• [EXCERPT TO READ]:
• • • • • • •

Structure Packing

george.lewandowski · February 7, 2008, 6:59pm

I am writing an array of structs to an HDF5 dataset. The definision of
the struct is

struct X
{
int64_t index;
int32_t code;
};

I have been a Win32 programmer, and the code base (in use for 5 years)
has run exclusively on MS Windows.

I am now working in Linux, as well, and have a problem with structure
packing.

In MS, the sizeof for the struct is 16, with 4 wasted bytes between the
end of index and beginning of code.
In gcc, the sizeof is 12.

All of the data written to files includes the wasted space. Upon
reading the data in Linux, however, I overrun the end of the buffer,
since I am only allocating 12 bytes per item and reading 16 into it.
This, of course, causes "unexpected results".

In my Linux setup, I could set the packing to 8 with -fpack-struct, but
I am wondering if this is the right approach. I need to be able to
retrieve data already written to files.

Here is the definition of the HDF5 datatype, including a previous
comment about gcc.

        hid_t ti_type = H5Tcreate(H5T_COMPOUND, sizeof( BHTagItem ) );

        // gcc will NOT allow this offsetof without a warning. I don't
        // know why. So I'll try a different tack.
        //size_t index_offset = offsetof( HDF_Boeing::BHTagItem, index_
);
        //size_t code_offset = offsetof( HDF_Boeing::BHTagItem, code_ );
        size_t index_offset = 0;
        size_t code_offset = sizeof(uint64_t);
        H5Tinsert( ti_type, "index", index_offset, H5T_NATIVE_UINT64 );
        H5Tinsert( ti_type, "code" , code_offset, H5T_NATIVE_UINT32 );
        return ti_type;

Any ideas?

• • • • • • •

[Saved entries]
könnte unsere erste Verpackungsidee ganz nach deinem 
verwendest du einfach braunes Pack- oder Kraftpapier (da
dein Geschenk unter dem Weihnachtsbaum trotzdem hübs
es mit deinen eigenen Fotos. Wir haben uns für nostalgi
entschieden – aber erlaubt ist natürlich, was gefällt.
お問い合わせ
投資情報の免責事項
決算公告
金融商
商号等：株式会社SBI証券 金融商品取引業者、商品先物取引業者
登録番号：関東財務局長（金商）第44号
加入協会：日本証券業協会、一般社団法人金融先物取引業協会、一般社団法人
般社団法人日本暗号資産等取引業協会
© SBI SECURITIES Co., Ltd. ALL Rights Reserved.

• • • • • • •

• [TASK TO CARRY OUT]: Extend the forum post above on structure packing between Windows and gcc, starting after its last line.

• [ANSWER BOX]:
George Lewandowski
(314)777-7890
Mail Code S270-2204
Building 270-E Level 2E Room 20E
P-8A

···

----------------------------------------------------------------------
This mailing list is for HDF software users discussion.
To subscribe to this list, send a message to hdf-forum-subscribe@hdfgroup.org.
To unsubscribe, send a message to hdf-forum-unsubscribe@hdfgroup.org.

Francesc_Altet · February 8, 2008, 9:57am

Hi George,

A Thursday 07 February 2008, Lewandowski, George escrigué:

I am writing an array of structs to an HDF5 dataset. The definision
of the struct is

struct X
{
int64_t index;
int32_t code;
};

I have been a Win32 programmer, and the code base (in use for 5
years) has run exclusively on MS Windows.

I am now working in Linux, as well, and have a problem with structure
packing.

In MS, the sizeof for the struct is 16, with 4 wasted bytes between
the end of index and beginning of code.
In gcc, the sizeof is 12.

All of the data written to files includes the wasted space. Upon
reading the data in Linux, however, I overrun the end of the buffer,
since I am only allocating 12 bytes per item and reading 16 into it.
This, of course, causes "unexpected results".

Mmmm, not necessarily. HDF5 is pretty smart about converting data in
disk to memory structures. The only thing is that you should make sure
that your memory structures are correctly defined, and perhaps this is
the tricky part in your case.

In my Linux setup, I could set the packing to 8 with -fpack-struct,
but I am wondering if this is the right approach. I need to be able
to retrieve data already written to files.

Here is the definition of the HDF5 datatype, including a previous
comment about gcc.

        hid_t ti_type = H5Tcreate(H5T_COMPOUND, sizeof( BHTagItem )
);

        // gcc will NOT allow this offsetof without a warning. I
don't // know why. So I'll try a different tack.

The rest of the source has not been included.